Calculate Z-score in Excel
We successfully calculated the Z-score values for our whole dataset

Do note that Z-scores can be negative, positive or equal to zero. If a Z-score is below zero it suggests that a specific value is below the average, while a Z-score above zero shows that it exceeds the average. If the Z-score is zero, it means that the value is exactly the same as the mean.

Use formulas to calculate Z-score in Excel and Google Sheets

In our example, we found that the mean is 90.3667 and the standard deviation is 5.8574.

The initial number of cars sold from our dataset was 86, which yielded a Z-score of (86−90.3667)/5.8574=−0.7455. This indicates that the value “86” is -0.7455 standard deviations below the mean.
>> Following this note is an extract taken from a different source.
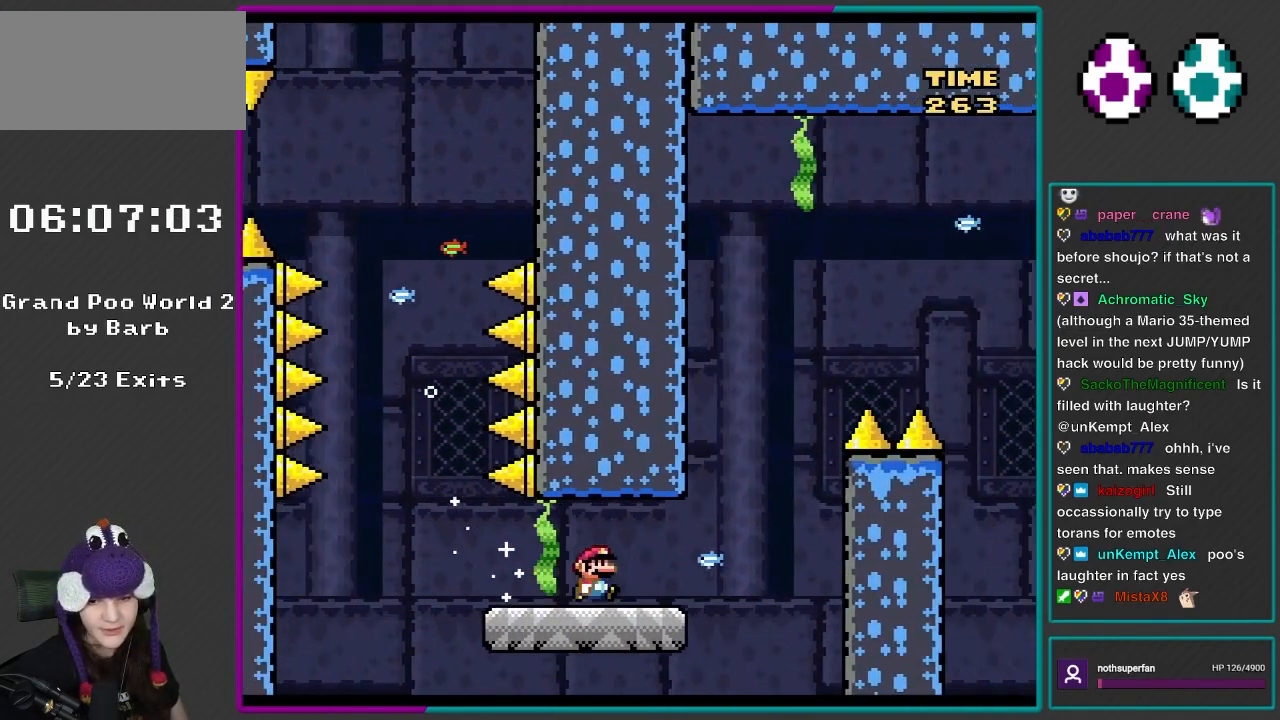
{"buttons": ["B", "Y", "DPAD_LEFT"], "events": [[300, "B", "down"], [383, "DPAD_LEFT", "down"], [383, "DPAD_RIGHT", "up"]]}
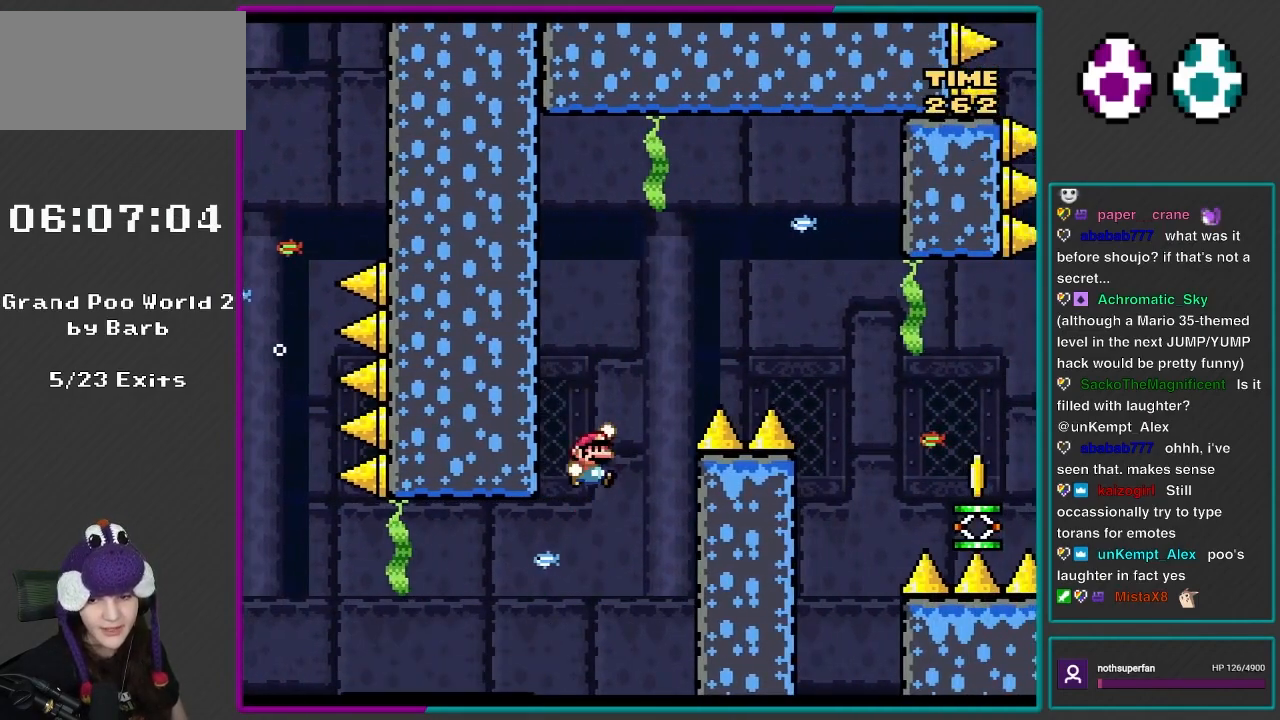
{"buttons": ["B", "Y", "DPAD_RIGHT"], "events": [[67, "DPAD_LEFT", "up"], [100, "DPAD_RIGHT", "down"]]}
Our third entry, 97 cars sold, had a Z-score of (97−90.3667)/5.8574=1.1325. This means that the value “97” is 1.1325 standard deviations above the mean.

The distance of a value from the mean is directly proportional to the absolute value of its Z-score. For instance, the sales figure of 86 is closer to the mean (90.3667) and thus has a smaller absolute Z-score compared to the sales figure of 97, which is further from the mean and consequently has a higher positive Z-score. This demonstrates how the Z-score can reflect both the direction and the magnitude of the deviation from the mean.